Inactivated virus-based COVID-19 vaccine

CoviVac (КовиВак) is an inactivated virus-based COVID-19 vaccine developed by the Chumakov Centre, which is an institute of the Russian Academy of Sciences. It was approved for use in Russia in February 2021, being the third COVID-19 vaccine to get approval in Russia. It obtained a permission for phase III clinical trial on 2 June 2021.

==Medical use==
The CoviVac shot is given in two doses, 14 days apart. It is transported and stored at normal refrigerated temperatures, of 2 to 8 degrees Celsius (35.6 to 46.4 Fahrenheit).
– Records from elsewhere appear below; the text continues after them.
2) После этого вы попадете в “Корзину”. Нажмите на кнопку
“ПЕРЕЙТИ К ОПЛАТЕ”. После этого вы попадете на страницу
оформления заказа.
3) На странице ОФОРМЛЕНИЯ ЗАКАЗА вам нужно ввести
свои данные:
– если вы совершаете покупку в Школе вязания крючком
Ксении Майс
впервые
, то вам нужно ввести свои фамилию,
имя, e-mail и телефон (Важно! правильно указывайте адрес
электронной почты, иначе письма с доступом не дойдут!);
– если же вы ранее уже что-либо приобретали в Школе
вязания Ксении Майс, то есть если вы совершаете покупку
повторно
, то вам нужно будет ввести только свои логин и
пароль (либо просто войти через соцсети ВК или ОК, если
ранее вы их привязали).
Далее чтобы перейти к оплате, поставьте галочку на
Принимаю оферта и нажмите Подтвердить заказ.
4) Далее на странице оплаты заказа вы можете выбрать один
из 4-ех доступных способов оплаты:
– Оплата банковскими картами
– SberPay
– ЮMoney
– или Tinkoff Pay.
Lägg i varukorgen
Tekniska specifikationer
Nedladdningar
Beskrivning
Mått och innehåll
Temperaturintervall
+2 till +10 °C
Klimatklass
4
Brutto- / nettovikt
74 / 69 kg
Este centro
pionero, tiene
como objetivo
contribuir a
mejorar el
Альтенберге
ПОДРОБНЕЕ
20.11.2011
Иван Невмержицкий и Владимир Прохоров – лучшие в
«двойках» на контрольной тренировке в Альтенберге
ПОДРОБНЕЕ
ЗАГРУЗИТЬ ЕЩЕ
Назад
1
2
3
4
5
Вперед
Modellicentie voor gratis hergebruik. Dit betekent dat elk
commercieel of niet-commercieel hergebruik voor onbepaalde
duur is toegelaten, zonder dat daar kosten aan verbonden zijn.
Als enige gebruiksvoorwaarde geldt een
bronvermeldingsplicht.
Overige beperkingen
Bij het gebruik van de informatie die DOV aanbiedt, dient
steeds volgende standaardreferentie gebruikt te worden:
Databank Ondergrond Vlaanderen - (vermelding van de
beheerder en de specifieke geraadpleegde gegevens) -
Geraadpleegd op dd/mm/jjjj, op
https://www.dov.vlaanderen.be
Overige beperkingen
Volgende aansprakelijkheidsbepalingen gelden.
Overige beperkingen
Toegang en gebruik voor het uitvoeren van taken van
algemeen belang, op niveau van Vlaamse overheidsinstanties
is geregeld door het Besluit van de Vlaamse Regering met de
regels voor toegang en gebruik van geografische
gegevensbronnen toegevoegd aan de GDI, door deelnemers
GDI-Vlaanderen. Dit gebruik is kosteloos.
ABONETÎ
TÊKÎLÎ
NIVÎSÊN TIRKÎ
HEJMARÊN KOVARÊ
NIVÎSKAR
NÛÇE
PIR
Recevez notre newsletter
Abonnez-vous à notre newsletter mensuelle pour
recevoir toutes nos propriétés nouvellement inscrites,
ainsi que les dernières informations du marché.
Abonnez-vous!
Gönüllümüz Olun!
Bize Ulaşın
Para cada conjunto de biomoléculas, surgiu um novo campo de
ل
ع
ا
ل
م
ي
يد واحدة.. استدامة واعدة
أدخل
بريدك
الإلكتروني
Efficacy has not yet been established in a phase III clinical trial.

==Chemistry==
One dose of 0.5 ml is composed only of 3 μg or more of SARS-CoV-2 strain AYDAR-1 antigen inactivated by beta-propiolactone and the following excipients:
- 0.3–0.5 mg of aluminum hydroxide (adjuvant)
- 0.5 ml or less of phosphate buffer solution composed of disodium phosphate dihydrate, sodium dihydrogen phosphate dihydrate, sodium chloride, and water for injection

==Manufacturing==
As an inactivated vaccine, CoviVac uses a more traditional technology that is similar to the inactivated polio vaccine. Initially, a sample of SARS-CoV-2 strain AYDAR-1 was isolated by the Chumakov Center at the Russian Academy of Sciences and used to grow large quantities of the virus using vero cells. From then on, the viruses are soaked in beta-propiolactone, which deactivates them by binding to their genes, while leaving other viral particles intact. The resulting inactivated viruses are then mixed with an aluminium-based adjuvant.

==History==

===Clinical trials===
On 21 September 2020, phase I/II trials started and was expected to last through 15 October 2020.

In early 2021, phase III trials started and is expected to end on 30 December 2022.

=== Authorization ===

On 20 February 2021, President Vladimir Putin announced that the vaccine was approved.